当たったのはちょうど鼻のあたりだろうか。

しかし、聞こえてきた音は、


”ガキィイン”


まるで生物から鳴っているとは思えない、金属音のような音。

これは、熱圧縮装置が温まりきっても、肉を切断するのはなかなか難しい相談だ。


「━━ッ!なにこれ!?」


現状、アサミも驚くしか無かった。

為すすべの無さに、心が折れそうだった。


そして、アサミの折れそうな心を折りに来るかのような、ジャイアントパンダの声が、また宇宙内で反響し、小惑星帯の中で共鳴する。


『グオオォォォ!!』


今度は、さっきとはまるで違う。

今度のジャイアントパンダは、正真正銘━━

りに来てる眼だ。


先程の共鳴した叫び声の直後、スノウラビットに向けて腕を左右交互に振り回した。

宇宙空間にも関わらず、一歩一歩地面を踏みしめているかのように腕を振り回す。


ジャイアントパンダの腕の振り回し。

この攻撃は、ジャイアントパンダの基本的な攻撃と言っても過言ではない。

何故か?

この攻撃が一番効率が良いからである。

単純な攻撃速度。そして何倍にも増したその腕の大きさ、太さを全身フル活用した攻撃方法は、一番威力の出る攻撃だろう。

この攻撃による人類の被害総額、およそ32万ドル!

日本円にして約3200万円!


この攻撃には、アサミも回避行動が少し遅れる。


「う、うわぁッ!?」


もう無理だ、そうアサミが諦めかけた時だった。


”パァァンッ”


何かが弾ける音と共に、ジャイアントパンダが頭から後ろに吹っ飛んでいった。

アサミが後ろを振り返ると、そこには離れた場所から狙撃銃スナイパーライフルを構えるクワイエットビーの姿が。

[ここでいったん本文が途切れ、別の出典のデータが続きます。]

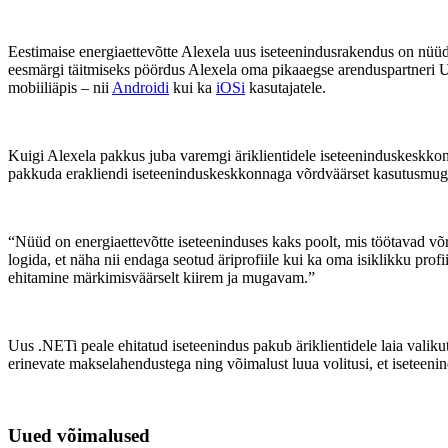
Eestimaise energiaettevõtte Alexela uus iseteenindusrakendus on nüüds
eesmärgi täitmiseks pöördus Alexela oma pikaaegse arenduspartneri Up
mobiiliäpis – nii
Androidi
kui ka
iOSi
kasutajatele.
Kuigi Alexela pakkus juba varemgi äriklientidele iseteeninduskeskkonda
pakkuda erakliendi iseteeninduskeskkonnaga võrdväärset kasutusmuga
“Nüüd on energiaettevõtte iseteeninduses kaks poolt, mis töötavad võrds
logida, et näha nii endaga seotud äriprofiile kui ka oma isiklikku profi
ehitamine märkimisväärselt kiirem ja mugavam.”
Uus .NETi peale ehitatud iseteenindus pakub äriklientidele laia valikut
erinevate makselahendustega ning võimalust luua volitusi, et iseteenind
Uued võimalused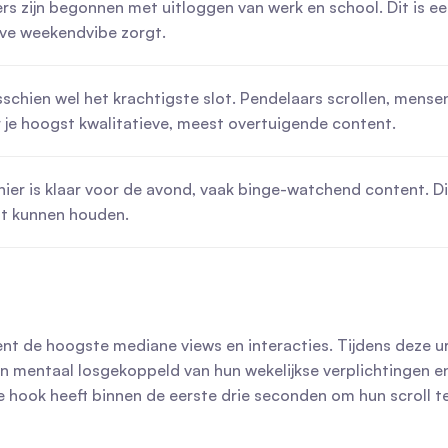
ers zijn begonnen met uitloggen van werk en school. Dit is e
eve weekendvibe zorgt.
isschien wel het krachtigste slot. Pendelaars scrollen, men
 je hoogst kwalitatieve, meest overtuigende content.
 hier is klaar voor de avond, vaak binge-watchend content. Di
st kunnen houden.
t de hoogste mediane views en interacties. Tijdens deze ure
zijn mentaal losgekoppeld van hun wekelijkse verplichtingen 
ke hook heeft binnen de eerste drie seconden om hun scroll t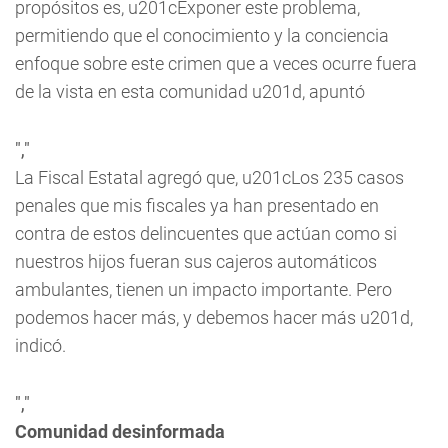
propósitos es, u201cExponer este problema,
permitiendo que el conocimiento y la conciencia
enfoque sobre este crimen que a veces ocurre fuera
de la vista en esta comunidad u201d, apuntó
","
La Fiscal Estatal agregó que, u201cLos 235 casos
penales que mis fiscales ya han presentado en
contra de estos delincuentes que actúan como si
nuestros hijos fueran sus cajeros automáticos
ambulantes, tienen un impacto importante. Pero
podemos hacer más, y debemos hacer más u201d,
indicó.
","
Comunidad desinformada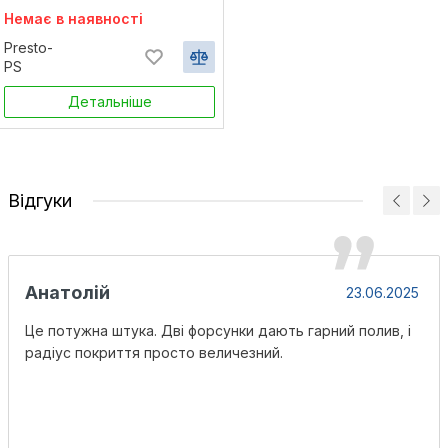
Немає в наявності
довжина 1000 м (3D-30-1000)
Presto-
PS
Детальніше
Відгуки
Анатолій
23.06.2025
Це потужна штука. Дві форсунки дають гарний полив, і
радіус покриття просто величезний.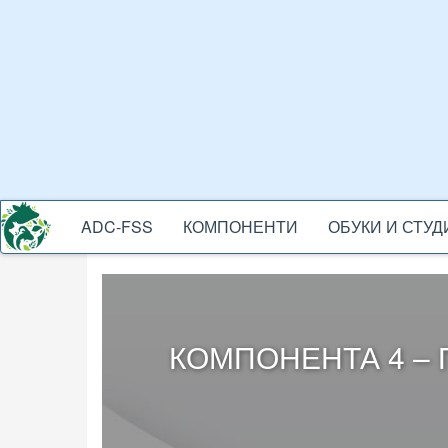
Skip
to
main
content
ADC-FSS
КОМПОНЕНТИ
ОБУКИ И СТУ
ADC-
MENU
КОМПОНЕНТА 4 –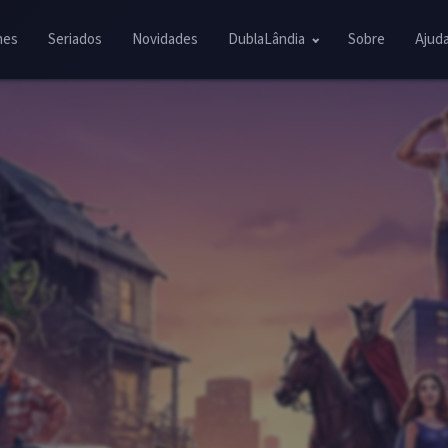
mes
Seriados
Novidades
DublaLândia
Sobre
Ajud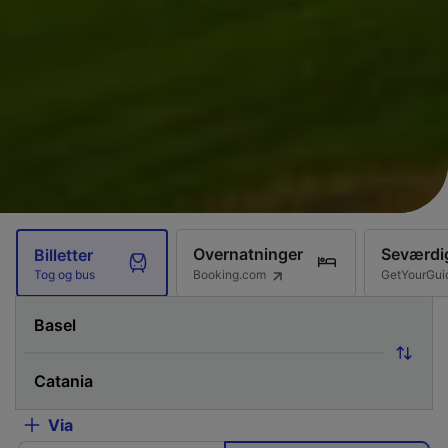
Overnatninger
Seværdi
Billetter
Booking.com
GetYourGui
Tog og bus
Via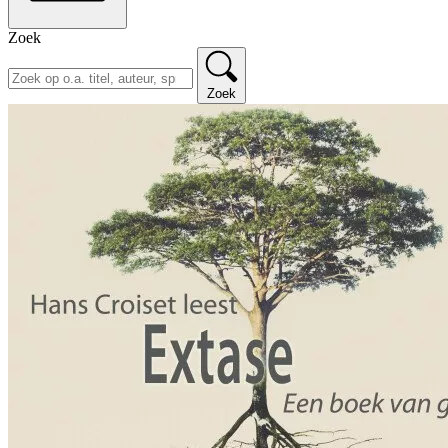
Zoek
Zoek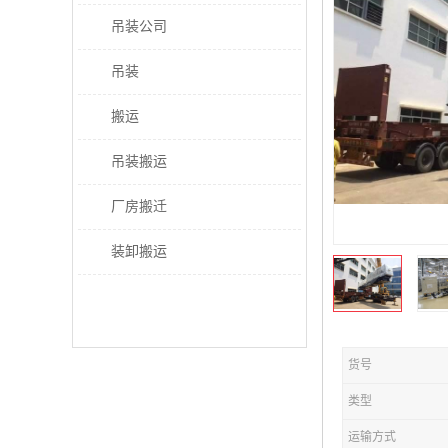
吊装公司
吊装
搬运
吊装搬运
厂房搬迁
装卸搬运
货号
类型
运输方式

狙撃銃スナイパーライフルの銃口からは、小さく白い煙が出ていた。

間違いない。

ラァラの狙撃による攻撃だ。


「うっひょー、ラァラちゃん、強っよー……」


クワイエットビーの主装備となるのは狙撃銃スナイパーライフル

名を、『パールスペック:ドラゴン』。

<ガネーシャ>に存在するパール社製の、初の銃型武器。その記念として、強さの象徴である『ドラゴン』の名を冠している。

ボルトアクション式で、一発一発が全て高威力。

しかし、マガジン構造にすることで、ASCOFアスコフではほぼ不可能なボルトアクション後の充填作業無しで扱うことが可能であり、反動を制御できる機体であればセミオートの真似事も可能。


しかし、どれだけ欠点を減らそうがあくまでもボルトアクションスナイパーライフル。

扱いは難しい。

だがしかし!


ラァラの技術力ならば、何も問題はない。

そう、問題なく運用することができるのだ。